**Work item:** Number of lines below with "PALACE": work it out and reply with that number only.

**Data excerpts:**
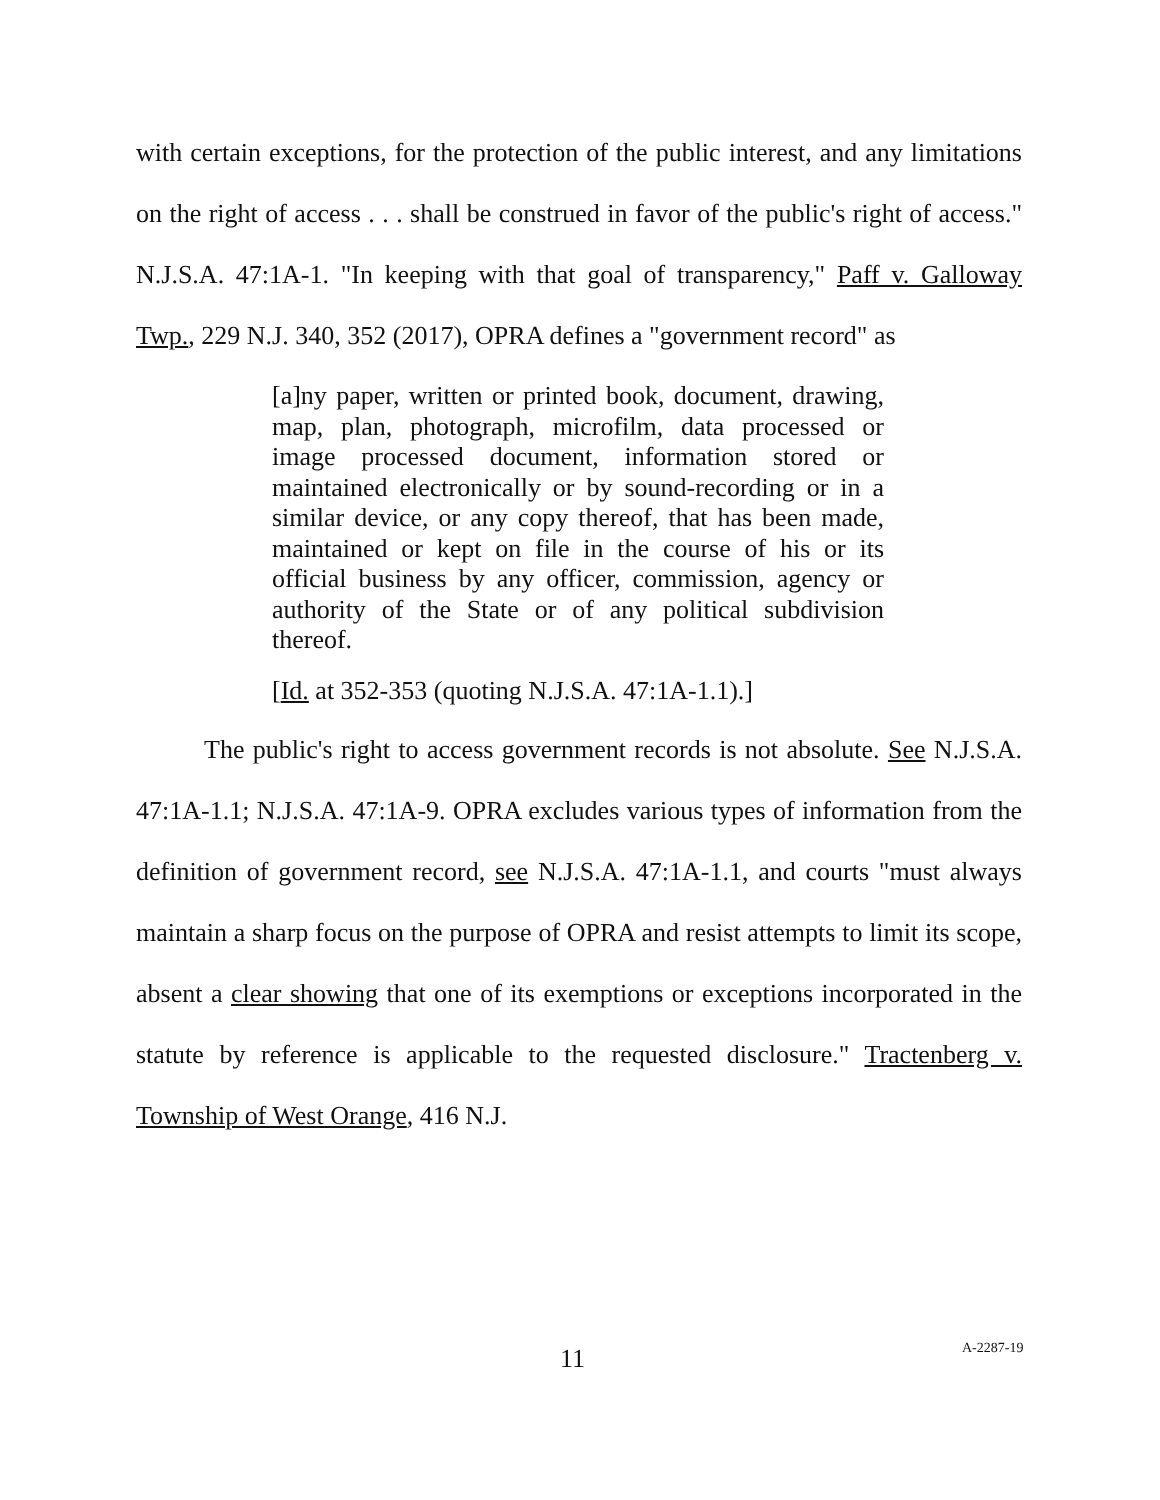with certain exceptions, for the protection of the public interest, and any limitations on the right of access . . . shall be construed in favor of the public's right of access." N.J.S.A. 47:1A-1. "In keeping with that goal of transparency," Paff v. Galloway Twp., 229 N.J. 340, 352 (2017), OPRA defines a "government record" as
[a]ny paper, written or printed book, document, drawing, map, plan, photograph, microfilm, data processed or image processed document, information stored or maintained electronically or by sound-recording or in a similar device, or any copy thereof, that has been made, maintained or kept on file in the course of his or its official business by any officer, commission, agency or authority of the State or of any political subdivision thereof.
[Id. at 352-353 (quoting N.J.S.A. 47:1A-1.1).]
The public's right to access government records is not absolute. See N.J.S.A. 47:1A-1.1; N.J.S.A. 47:1A-9. OPRA excludes various types of information from the definition of government record, see N.J.S.A. 47:1A-1.1, and courts "must always maintain a sharp focus on the purpose of OPRA and resist attempts to limit its scope, absent a clear showing that one of its exemptions or exceptions incorporated in the statute by reference is applicable to the requested disclosure." Tractenberg v. Township of West Orange, 416 N.J.
11 A-2287-19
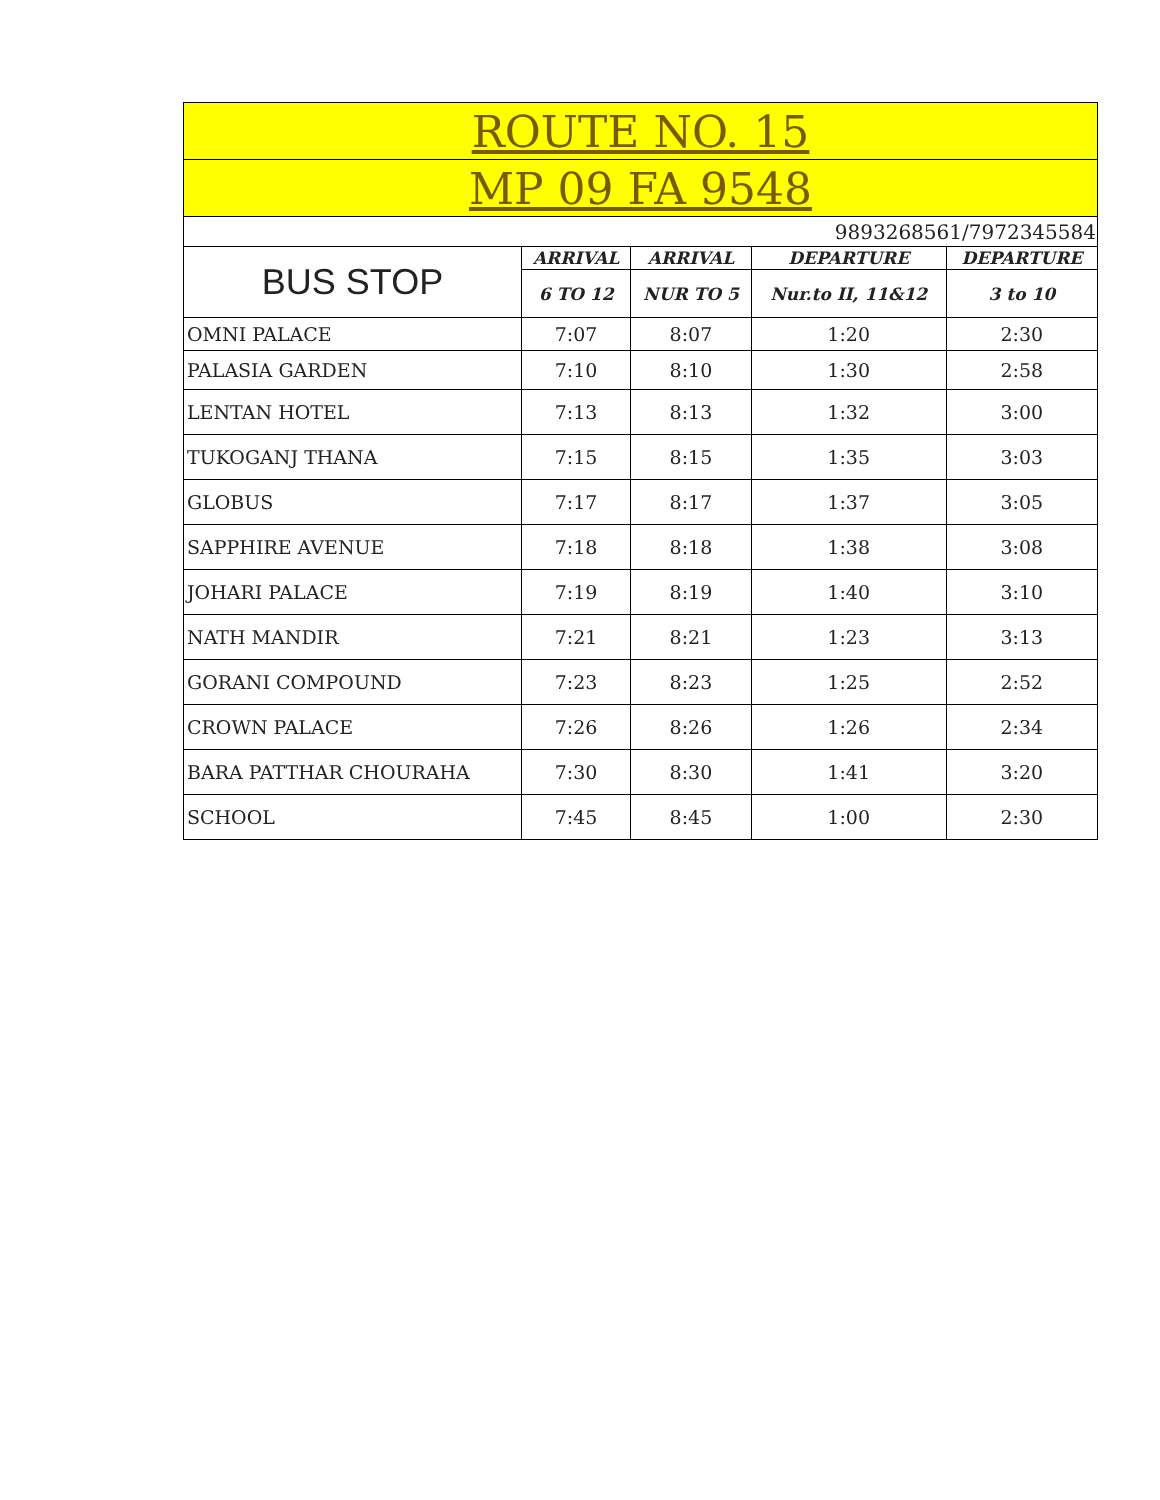| ROUTE NO. 15 | | | | |
| --- | --- | --- | --- | --- |
| MP 09 FA 9548 | | | | |
| 9893268561/7972345584 | | | | |
| BUS STOP | ARRIVAL | ARRIVAL | DEPARTURE | DEPARTURE |
| | 6 TO 12 | NUR TO 5 | Nur.to II, 11&12 | 3 to 10 |
| OMNI PALACE | 7:07 | 8:07 | 1:20 | 2:30 |
| PALASIA GARDEN | 7:10 | 8:10 | 1:30 | 2:58 |
| LENTAN HOTEL | 7:13 | 8:13 | 1:32 | 3:00 |
| TUKOGANJ THANA | 7:15 | 8:15 | 1:35 | 3:03 |
| GLOBUS | 7:17 | 8:17 | 1:37 | 3:05 |
| SAPPHIRE AVENUE | 7:18 | 8:18 | 1:38 | 3:08 |
| JOHARI PALACE | 7:19 | 8:19 | 1:40 | 3:10 |
| NATH MANDIR | 7:21 | 8:21 | 1:23 | 3:13 |
| GORANI COMPOUND | 7:23 | 8:23 | 1:25 | 2:52 |
| CROWN PALACE | 7:26 | 8:26 | 1:26 | 2:34 |
| BARA PATTHAR CHOURAHA | 7:30 | 8:30 | 1:41 | 3:20 |
| SCHOOL | 7:45 | 8:45 | 1:00 | 2:30 |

**Answer to this task:** 3